Paul Taylor Dance Company: The complexity of being human

Paul Taylor Dance Company's Shawn Lesniak, Devon Louis, Jake Vincent and Austin Kelly in Lauren Lovette's 'Echo'. Photo by Whitney Browne.
Paul Taylor Dance Company's Shawn Lesniak, Devon Louis, Jake Vincent and Austin Kelly in Lauren Lovette's 'Echo'. Photo by Whitney Browne.

Lincoln Center for the Performing Arts, New York, NY.
November 4, 2023.

The Paul Taylor Dance Company’s 2023 and 11th season at the David H. Koch Theater at Lincoln Center ran from October 31-November 12. The season hosted works by five choreographers: resident choreographer Lauren Lovette, along with Ulysses Dove, Amy Hall Garner, Larry Keigwin and Paul Taylor himself. The Taylor company first came into existence in 1954, and since then, Taylor created 147 dances. Taylor died in 2018, and since his passing, the company has been under the artistic direction of longtime company member Michael Novak, chosen by Taylor before his death to lead the company.

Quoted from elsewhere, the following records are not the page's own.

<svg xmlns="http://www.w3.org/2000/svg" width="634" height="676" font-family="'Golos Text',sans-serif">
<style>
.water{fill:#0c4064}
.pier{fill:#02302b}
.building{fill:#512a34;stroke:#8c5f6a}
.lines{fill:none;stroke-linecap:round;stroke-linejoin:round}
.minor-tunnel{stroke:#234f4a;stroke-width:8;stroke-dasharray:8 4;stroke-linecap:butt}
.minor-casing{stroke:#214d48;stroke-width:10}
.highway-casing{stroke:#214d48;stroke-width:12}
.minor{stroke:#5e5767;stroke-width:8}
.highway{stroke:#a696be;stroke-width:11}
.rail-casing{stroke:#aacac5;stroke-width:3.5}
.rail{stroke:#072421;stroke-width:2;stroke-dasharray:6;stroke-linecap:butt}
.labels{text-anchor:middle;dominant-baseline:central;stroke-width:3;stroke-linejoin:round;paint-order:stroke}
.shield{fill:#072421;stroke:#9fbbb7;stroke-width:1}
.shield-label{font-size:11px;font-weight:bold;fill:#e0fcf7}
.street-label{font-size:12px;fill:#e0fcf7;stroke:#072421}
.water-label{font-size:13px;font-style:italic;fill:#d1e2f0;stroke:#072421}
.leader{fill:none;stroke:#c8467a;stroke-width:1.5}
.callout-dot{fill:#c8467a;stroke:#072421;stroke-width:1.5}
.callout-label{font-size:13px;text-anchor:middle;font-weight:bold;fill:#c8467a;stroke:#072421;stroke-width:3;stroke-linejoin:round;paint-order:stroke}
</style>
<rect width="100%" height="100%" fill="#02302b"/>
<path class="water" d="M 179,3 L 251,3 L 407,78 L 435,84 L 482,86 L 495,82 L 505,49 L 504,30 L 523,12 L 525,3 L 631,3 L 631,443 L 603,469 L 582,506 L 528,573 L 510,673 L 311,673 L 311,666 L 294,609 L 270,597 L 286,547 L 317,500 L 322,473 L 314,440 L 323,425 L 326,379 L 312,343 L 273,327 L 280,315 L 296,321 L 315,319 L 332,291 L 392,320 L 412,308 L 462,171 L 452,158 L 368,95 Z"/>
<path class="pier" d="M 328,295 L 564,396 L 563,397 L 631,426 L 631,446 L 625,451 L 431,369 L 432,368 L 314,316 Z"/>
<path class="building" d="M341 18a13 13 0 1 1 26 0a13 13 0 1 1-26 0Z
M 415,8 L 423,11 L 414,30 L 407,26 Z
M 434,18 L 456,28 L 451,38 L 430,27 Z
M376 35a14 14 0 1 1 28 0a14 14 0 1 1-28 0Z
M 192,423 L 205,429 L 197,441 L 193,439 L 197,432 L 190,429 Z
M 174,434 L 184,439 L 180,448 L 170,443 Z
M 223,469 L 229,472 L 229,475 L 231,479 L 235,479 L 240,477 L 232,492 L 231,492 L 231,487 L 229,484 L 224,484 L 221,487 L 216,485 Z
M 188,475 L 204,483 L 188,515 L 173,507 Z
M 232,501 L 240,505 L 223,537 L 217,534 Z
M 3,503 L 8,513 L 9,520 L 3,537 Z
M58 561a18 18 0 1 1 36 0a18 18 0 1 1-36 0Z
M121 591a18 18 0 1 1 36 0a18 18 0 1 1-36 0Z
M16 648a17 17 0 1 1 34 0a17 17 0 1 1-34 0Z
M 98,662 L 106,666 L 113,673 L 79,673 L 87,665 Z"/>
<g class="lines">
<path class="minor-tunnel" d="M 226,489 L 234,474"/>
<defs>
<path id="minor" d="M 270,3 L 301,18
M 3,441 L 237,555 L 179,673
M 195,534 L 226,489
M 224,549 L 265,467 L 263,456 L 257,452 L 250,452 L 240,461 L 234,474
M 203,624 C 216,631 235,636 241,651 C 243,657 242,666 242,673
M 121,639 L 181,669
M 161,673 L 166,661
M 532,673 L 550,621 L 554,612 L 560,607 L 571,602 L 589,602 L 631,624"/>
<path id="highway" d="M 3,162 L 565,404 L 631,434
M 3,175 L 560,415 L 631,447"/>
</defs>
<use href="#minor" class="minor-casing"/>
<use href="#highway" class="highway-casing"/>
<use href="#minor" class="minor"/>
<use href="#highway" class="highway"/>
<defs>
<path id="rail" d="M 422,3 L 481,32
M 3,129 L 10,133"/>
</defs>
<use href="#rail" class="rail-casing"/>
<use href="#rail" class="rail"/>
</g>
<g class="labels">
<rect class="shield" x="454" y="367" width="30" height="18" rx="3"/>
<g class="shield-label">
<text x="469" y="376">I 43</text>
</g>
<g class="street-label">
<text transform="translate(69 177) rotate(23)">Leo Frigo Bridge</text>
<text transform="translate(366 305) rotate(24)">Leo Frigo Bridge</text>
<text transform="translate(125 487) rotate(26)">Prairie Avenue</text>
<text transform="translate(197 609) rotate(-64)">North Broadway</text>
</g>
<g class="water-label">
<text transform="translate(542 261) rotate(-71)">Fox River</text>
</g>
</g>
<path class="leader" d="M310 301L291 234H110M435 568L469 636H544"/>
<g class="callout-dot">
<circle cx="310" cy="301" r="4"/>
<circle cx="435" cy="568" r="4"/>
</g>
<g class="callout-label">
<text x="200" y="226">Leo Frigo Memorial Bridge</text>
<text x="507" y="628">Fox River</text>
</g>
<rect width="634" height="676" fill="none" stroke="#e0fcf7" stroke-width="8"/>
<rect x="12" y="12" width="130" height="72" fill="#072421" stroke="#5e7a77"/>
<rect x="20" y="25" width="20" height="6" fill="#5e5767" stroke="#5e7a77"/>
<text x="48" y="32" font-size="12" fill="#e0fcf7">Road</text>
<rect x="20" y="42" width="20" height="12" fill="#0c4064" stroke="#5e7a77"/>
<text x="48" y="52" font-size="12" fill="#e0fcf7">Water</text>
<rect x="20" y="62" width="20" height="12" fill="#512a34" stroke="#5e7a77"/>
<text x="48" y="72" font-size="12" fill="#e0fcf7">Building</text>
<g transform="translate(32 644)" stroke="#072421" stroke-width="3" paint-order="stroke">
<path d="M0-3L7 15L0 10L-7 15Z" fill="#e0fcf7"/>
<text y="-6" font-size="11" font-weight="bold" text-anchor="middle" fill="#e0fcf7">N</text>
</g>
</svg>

On the evening of my attendance, the company performed Echo (Lauren Lovette), Vespers (Uylsses Dove), and Piazzolla Caldera (Paul Taylor). The program order worked well because the first two pieces share similar aspects aesthetically, and the last a departure in tone, but not content. All three pieces deal with the complexity of being human…its depth and confusion, its dichotomy, its healing and its grace.

Echo, a world premiere this season, is set on all men. Lovette wanted to question what it means to be a man in today’s world and the result is an intriguing one. Using special string guest musicians, Time For Three, she brought them into the dance by utilizing the raised pit feature of the Koch Theater and clothed the musicians in costumes reflective of the dancers onstage. The effect of blurring the visual lines between the music and the dancers fostered the notion of grey areas, not just black or white. The costumes, by Zac Posen, evoked a Matrix quality, but if the Matrix also had tulle and sparkles – the long skirts and bare chests captured both the power and the softness to the piece. Humans are so many things within one body, and this piece showed how they can all live in concert with one another, when given the opportunity.

Grief is also many things, as we saw in Vespers, Dove’s 37-year-old work for all women. Also clad in black but in a more somber tenor, the group of six dancers danced to the pulsating percussion of Mikel Rouse. A black stage, except for the use of chairs, provided a stark background for the women to hurl themselves through space, their grief not the weepy variety but that of rage and power. With more chairs than dancers, the sense that something was missing was evident. The unity of the women throughout the piece stitched together the myriad phases of grief.

The classic work Piazzolla Caldera closed the show with its homage to tango. Created without using a single actual step of tango, Taylor evokes the essence of the tradition by honing in on the humanity of it — the messiness, the longing, the passion and the fire. It asks the audience to be swept away in the spectacle of it all, while also requiring the recognition that what we often find most compelling are the cracks in our human facade, the flaws we all have and how we navigate them.

The Taylor audience is a devoted one, and their support was strong throughout the show. While the house wasn’t entirely full, the applause made it sound like it was. The strength of each element of the performance warranted the reception – with new(ish) leadership and a new choreographer, the company is poised to remain the stalwart of modern dance it has been for decades.

By Emily Sarkissian of Dance Informa.